## Problem to solve
Below are records. Copy every line with "unused" in it.

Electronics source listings
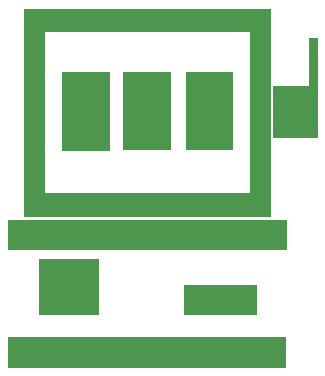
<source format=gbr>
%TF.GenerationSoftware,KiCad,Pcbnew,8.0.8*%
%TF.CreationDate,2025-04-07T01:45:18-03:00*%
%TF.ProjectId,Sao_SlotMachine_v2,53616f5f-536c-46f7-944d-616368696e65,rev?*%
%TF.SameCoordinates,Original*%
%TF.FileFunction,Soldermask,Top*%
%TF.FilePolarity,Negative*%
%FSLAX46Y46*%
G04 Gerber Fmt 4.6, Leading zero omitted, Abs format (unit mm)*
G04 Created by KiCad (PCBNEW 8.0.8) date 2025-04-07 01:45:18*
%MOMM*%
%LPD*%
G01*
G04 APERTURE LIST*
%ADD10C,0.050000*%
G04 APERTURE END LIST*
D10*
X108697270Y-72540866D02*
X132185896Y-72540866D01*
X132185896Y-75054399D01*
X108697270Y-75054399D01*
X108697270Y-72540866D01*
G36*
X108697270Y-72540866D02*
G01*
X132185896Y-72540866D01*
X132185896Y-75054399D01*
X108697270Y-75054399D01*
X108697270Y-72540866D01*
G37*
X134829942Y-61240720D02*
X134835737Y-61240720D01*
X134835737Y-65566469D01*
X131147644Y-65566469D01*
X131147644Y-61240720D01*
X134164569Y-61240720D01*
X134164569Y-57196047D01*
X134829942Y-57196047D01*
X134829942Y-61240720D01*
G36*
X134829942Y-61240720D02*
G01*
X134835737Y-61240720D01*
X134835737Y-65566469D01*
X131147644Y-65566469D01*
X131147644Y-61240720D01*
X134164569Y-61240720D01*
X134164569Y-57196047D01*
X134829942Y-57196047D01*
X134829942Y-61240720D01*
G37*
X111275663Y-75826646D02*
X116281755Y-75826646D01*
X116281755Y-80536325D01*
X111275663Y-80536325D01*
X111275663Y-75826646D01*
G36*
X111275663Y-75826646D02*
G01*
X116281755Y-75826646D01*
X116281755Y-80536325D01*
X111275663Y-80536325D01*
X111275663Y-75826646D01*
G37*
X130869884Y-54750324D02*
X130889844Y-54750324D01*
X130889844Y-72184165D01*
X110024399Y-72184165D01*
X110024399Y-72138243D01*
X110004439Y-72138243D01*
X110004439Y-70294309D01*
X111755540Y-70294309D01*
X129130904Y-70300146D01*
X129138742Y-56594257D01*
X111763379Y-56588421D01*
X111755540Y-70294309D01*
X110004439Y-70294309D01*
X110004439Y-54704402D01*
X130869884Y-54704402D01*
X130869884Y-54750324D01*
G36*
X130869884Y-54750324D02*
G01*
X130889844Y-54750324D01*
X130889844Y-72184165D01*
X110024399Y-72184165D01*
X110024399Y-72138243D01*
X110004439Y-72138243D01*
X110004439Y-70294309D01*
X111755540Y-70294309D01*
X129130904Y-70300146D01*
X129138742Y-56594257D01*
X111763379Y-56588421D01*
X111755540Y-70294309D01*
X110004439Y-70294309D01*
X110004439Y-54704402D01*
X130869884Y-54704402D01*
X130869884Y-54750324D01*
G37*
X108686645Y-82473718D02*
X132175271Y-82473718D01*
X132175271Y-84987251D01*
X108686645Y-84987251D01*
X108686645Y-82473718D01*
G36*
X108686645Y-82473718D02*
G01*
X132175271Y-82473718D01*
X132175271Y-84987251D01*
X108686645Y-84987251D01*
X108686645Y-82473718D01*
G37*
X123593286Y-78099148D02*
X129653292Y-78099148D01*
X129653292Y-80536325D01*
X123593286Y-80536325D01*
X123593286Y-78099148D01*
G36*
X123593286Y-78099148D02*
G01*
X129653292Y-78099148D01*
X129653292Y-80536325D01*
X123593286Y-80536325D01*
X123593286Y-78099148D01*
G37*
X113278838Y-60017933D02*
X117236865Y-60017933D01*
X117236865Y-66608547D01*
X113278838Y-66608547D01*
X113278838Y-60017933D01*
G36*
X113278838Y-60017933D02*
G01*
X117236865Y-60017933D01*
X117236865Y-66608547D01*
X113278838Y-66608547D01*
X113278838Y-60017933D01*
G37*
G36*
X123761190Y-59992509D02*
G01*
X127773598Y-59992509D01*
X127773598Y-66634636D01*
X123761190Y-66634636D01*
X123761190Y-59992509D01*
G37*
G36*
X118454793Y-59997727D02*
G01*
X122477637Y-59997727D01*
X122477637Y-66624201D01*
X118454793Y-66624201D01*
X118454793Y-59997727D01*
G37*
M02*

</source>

* * *

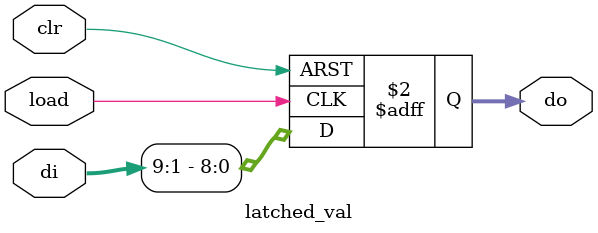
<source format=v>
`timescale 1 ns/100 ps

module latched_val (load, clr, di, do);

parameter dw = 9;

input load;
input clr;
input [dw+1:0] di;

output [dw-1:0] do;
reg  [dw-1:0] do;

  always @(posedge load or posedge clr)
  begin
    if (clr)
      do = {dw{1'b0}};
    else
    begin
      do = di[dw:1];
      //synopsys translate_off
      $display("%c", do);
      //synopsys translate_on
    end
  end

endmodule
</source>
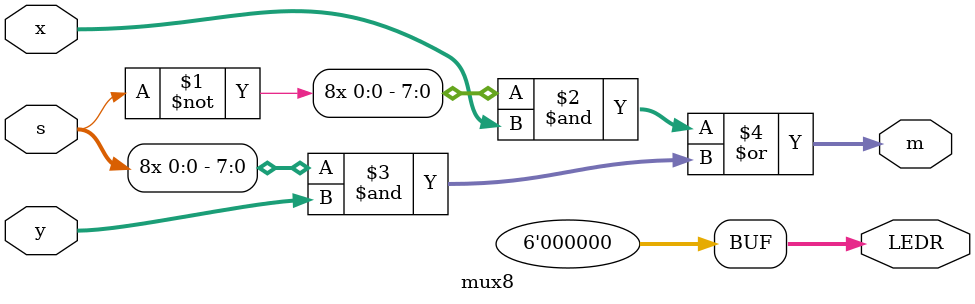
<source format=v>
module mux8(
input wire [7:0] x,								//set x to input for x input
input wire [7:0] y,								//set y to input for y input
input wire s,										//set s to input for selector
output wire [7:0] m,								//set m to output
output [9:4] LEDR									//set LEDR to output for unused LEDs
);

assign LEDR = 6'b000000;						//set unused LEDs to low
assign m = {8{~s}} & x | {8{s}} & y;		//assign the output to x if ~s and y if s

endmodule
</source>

## The answer
output [9:4] LEDR									//set LEDR to output for unused LEDs
assign LEDR = 6'b000000;						//set unused LEDs to low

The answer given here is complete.